53 N.C. App. at 604-05, 281 S.E. 2d at 461.

The legal issue which subsequently arose on plaintiffs’ appeal was whether G.S. 97-38 required reapportionment of the entire *287award, even after 400 weeks, based upon a decrease in the number of eligible dependents. The Court of Appeals upheld the Industrial Commission’s conclusion that “compensation payments due a dependant child beyond the 400-week period is the [same] share which said dependent child is entitled to receive during the 400-week period.” Record at 4. In our Court, plaintiffs seek a modification of the Commission’s opinion and award to provide that:

the entire compensation payable in the amount of $168.00 per week be shared equally by the widow and the three children at $42.00 per week for 400 weeks beginning August 25, 1980; that at the end of the 400-week period the compensation of $168.00 per week be shared equally by the three children until Amy reaches the age of 18 on September 5, 1989; that when Amy reaches 18 the compensation of $168.00 per week be shared equally by Lori Leigh and Heather until Lori Leigh reaches the age of 18 on May 14, 1992; that when Lori Leigh reaches 18 Heather be entitled to receive the compensation of $168.00 per week until she reaches the age of 18 on April 26, 1997.

Plaintiffs’ Brief at 14.

Faw, Folger, Sharpe & White, by Cama C. Merritt, for plaintiff-appe llants.
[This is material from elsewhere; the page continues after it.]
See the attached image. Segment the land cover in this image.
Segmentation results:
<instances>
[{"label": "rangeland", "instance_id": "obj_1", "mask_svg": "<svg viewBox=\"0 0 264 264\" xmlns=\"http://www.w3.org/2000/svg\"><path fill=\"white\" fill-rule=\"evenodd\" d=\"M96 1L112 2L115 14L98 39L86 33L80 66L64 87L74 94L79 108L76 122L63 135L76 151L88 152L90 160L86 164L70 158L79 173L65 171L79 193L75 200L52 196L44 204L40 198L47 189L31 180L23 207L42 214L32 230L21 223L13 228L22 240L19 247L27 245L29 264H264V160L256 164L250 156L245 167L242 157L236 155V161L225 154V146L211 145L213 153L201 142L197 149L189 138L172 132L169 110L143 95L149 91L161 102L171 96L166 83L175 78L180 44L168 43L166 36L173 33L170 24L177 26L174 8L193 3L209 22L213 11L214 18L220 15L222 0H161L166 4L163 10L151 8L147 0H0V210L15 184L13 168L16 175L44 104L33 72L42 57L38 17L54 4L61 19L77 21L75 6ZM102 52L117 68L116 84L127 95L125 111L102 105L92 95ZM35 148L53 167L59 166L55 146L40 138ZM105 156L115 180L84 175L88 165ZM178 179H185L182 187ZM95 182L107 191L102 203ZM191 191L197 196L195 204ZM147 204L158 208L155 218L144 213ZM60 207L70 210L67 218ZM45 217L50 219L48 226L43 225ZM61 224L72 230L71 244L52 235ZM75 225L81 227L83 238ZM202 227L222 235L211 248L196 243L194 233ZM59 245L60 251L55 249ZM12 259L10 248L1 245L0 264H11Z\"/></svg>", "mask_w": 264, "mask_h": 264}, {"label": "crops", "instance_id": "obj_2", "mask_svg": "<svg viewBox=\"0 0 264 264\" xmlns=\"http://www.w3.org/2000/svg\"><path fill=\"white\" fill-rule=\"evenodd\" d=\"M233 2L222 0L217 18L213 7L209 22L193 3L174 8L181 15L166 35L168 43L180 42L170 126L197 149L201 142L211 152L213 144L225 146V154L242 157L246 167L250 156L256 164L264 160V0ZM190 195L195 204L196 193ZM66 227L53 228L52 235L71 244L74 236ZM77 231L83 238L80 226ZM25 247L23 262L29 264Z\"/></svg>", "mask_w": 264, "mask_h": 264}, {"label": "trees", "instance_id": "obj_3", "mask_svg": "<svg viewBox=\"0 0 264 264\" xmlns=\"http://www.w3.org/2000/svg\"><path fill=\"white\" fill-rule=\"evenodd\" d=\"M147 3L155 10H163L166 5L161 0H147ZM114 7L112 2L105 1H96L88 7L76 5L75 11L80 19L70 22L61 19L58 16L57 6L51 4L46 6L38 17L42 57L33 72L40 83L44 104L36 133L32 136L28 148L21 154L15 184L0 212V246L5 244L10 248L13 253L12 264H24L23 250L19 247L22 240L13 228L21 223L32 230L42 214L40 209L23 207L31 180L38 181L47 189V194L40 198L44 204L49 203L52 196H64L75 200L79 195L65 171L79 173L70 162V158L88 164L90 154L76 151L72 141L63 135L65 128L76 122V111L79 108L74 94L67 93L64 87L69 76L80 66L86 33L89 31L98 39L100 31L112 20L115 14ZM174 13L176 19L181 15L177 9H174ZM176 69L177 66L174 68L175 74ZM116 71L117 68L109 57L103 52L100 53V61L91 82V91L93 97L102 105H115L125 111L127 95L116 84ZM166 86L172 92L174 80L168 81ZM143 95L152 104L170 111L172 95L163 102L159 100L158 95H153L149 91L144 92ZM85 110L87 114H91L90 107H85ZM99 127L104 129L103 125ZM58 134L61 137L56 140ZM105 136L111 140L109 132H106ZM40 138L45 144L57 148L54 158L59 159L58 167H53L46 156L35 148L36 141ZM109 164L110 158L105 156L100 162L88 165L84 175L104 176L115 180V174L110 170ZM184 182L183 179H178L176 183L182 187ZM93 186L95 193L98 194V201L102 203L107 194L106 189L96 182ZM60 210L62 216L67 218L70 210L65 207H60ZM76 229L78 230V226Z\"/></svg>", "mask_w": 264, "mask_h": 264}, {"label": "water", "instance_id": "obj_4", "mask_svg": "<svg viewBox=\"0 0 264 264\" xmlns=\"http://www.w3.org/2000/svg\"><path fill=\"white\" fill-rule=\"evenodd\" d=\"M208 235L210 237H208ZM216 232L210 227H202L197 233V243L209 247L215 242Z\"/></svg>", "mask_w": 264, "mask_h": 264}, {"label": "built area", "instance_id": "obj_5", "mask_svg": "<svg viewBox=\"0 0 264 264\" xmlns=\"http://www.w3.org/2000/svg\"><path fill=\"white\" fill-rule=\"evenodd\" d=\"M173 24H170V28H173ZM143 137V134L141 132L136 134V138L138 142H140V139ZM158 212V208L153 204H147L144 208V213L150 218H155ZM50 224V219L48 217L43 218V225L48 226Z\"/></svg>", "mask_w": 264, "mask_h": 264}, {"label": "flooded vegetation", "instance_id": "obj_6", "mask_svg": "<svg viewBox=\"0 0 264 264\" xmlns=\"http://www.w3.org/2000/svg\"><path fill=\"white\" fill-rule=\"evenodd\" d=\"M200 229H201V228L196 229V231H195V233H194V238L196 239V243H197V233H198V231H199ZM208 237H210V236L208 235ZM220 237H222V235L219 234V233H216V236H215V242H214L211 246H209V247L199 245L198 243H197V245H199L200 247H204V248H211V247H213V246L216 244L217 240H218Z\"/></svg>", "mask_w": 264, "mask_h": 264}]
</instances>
Hutchins, Tyndall, Doughton & Moore, by Richard Tyndall, for defendant-appellees.

COPELAND, Justice.

This case was consolidated for oral argument with the case of Deese v. Lawn and Tree Expert Co., No. 16PA82 on our docket. Both cases have similar factual settings and raise identical legal issues about the correct interpretation and application of G.S. 97-38. We have this day filed an opinion in the Deese case which fully addresses and decides this statutory question in our workers’ compensation law. Our reasoning and holding in Deese, --- N.C. ---, --- S.E. 2d --- (1982), necessarily governs the outcome in the instant case, and we consequently affirm the decision of the Court of Appeals without further ado.1

*288Affirmed.

Justice Mitchell

dissenting.

I dissent and vote to reverse the Court of Appeals for the reasons set forth in my dissent in the case of Deese v. Lawn and Tree Expert Co., filed this date and bearing our Docket No. 16PA82.

Justices EXUM and CARLTON join in this dissenting opinion.